御存じ「リビング・デッド=ゾンビ」の創始者である。
『バイオハザード』を監督するとの噂が流れ、ゾンビ・ファンは狂喜したが、それはぬか喜びに過ぎなかった。やはり彼はハリウッドの大作には向かなかったようだ。ピッツバーグの田舎街で自主製作することを選んだのだ。
彼の映画人としてのキャリアはヒッチコックの『北北西に進路を取れ』から始まったという。大学生時代、撮影現場でバイトしていたらしい。そこで目の当たりにした「ハリウッド流の映画作り」に疑問を持ち、地元で自主製作を始めたというから、元来ハリウッドには向かない人なのだ。
大学を卒業後、CMや産業映画の製作会社を設立したロメロは、週末を利用して『ナイト・オブ・ザ・リビング・デッド』を製作。公開時は惨々な入りだったが、TVの深夜放送でカルト的な人気となり、77年のリバイバル上映で大当たりを取る。気をよくした彼は、ダリオ・アルジェントの協力を得て、続編とも云える『ゾンビ』を製作。
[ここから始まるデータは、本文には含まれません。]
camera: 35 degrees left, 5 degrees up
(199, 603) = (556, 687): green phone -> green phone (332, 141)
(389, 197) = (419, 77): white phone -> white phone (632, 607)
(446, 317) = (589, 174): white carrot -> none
これが世界的な大ヒットとなり、今日の地位を築くことになる。
ゾンビといえばロメロ、ロメロといえばゾンビというぐらいの影響力を誇るが、その反面で「非ゾンビ映画」には冴えないものが多い。
まず、『悪魔の儀式』。『ナイト・オブ〜』の興行的失敗に懲りたのか、非ホラー路線の「女性映画」に挑んだが、これがまったく面白くない。
続く『ザ・クレイジーズ』や『マーティン』は、『悪魔の儀式』の失敗の反省を踏まえた上での佳作に仕上がったが、『ナイトライダーズ』は2時間25分もある「旅芸人もの」で、どうしてロメロがこれを撮る必要があるのかと首をひねった。
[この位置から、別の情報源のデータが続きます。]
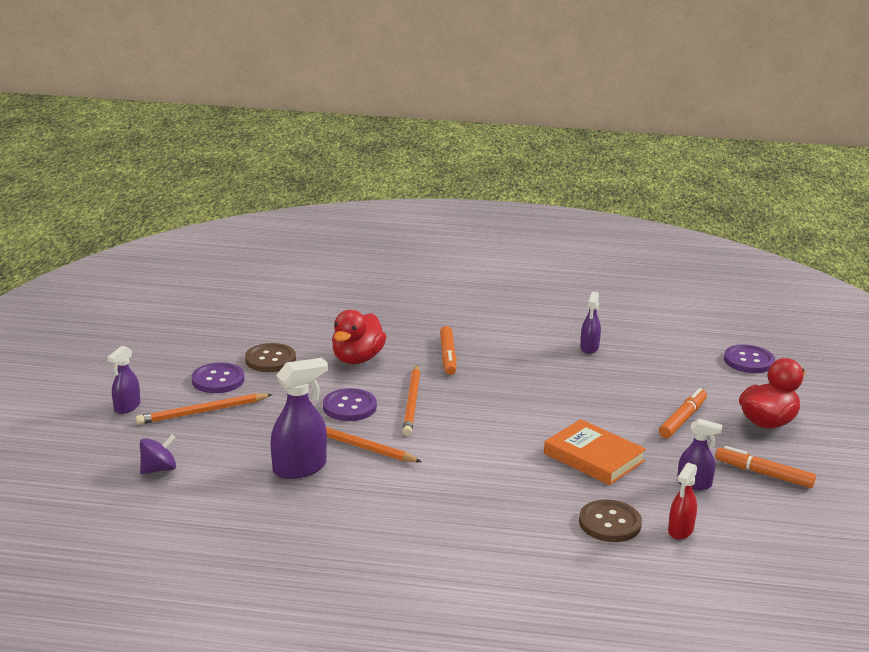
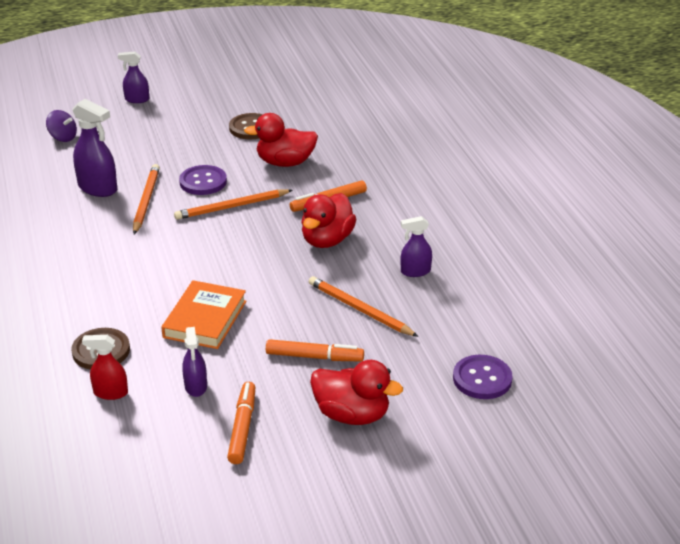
camera: 65 degrees right, 10 degrees up
(202, 412) = (150, 127): orange pencil -> orange pencil (359, 309)
(218, 380) = (201, 118): purple button -> none
(511, 372) = (327, 240): none -> red duck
ハリウッドに招かれて撮った『モンキー・シャイン』や『ダーク・ハーフ』もどうってことなく、結局、「この人、ゾンビもの以外は凡庸」との印象を拭えない。
続くハリウッドでの企画『THE MUMMY』は往年のミイラ映画『ミイラ再生』のリメイクで、ゾンビもの以外の決定打になるかと思われたが(それでも、死人が蘇る映画に変わりはないのだが)、スタジオ側と意見があわずに決裂。ファンとしては誠に残念であった。
(なお、この企画はスティーヴン・ソマーズに受け継がれて、『ハムナプトラ』の邦題で公開された)。
ハリウッドと決別したロメロの久々の新作『URAMI』も「う〜ん」と首をひねる出来で、いやはやなんともだ。
もうイイ歳のじじいだが、「おおっ、これは!」と唸らされる「非ゾンビ映画」を撮って欲しいものである(註1)。
註1 久々のゾンビ映画『ランド・オブ・ザ・デッド』の公開が控えているので、「非ゾンビ映画」などもうどうでもいい。このままゾンビ一筋で突っ走って欲しい。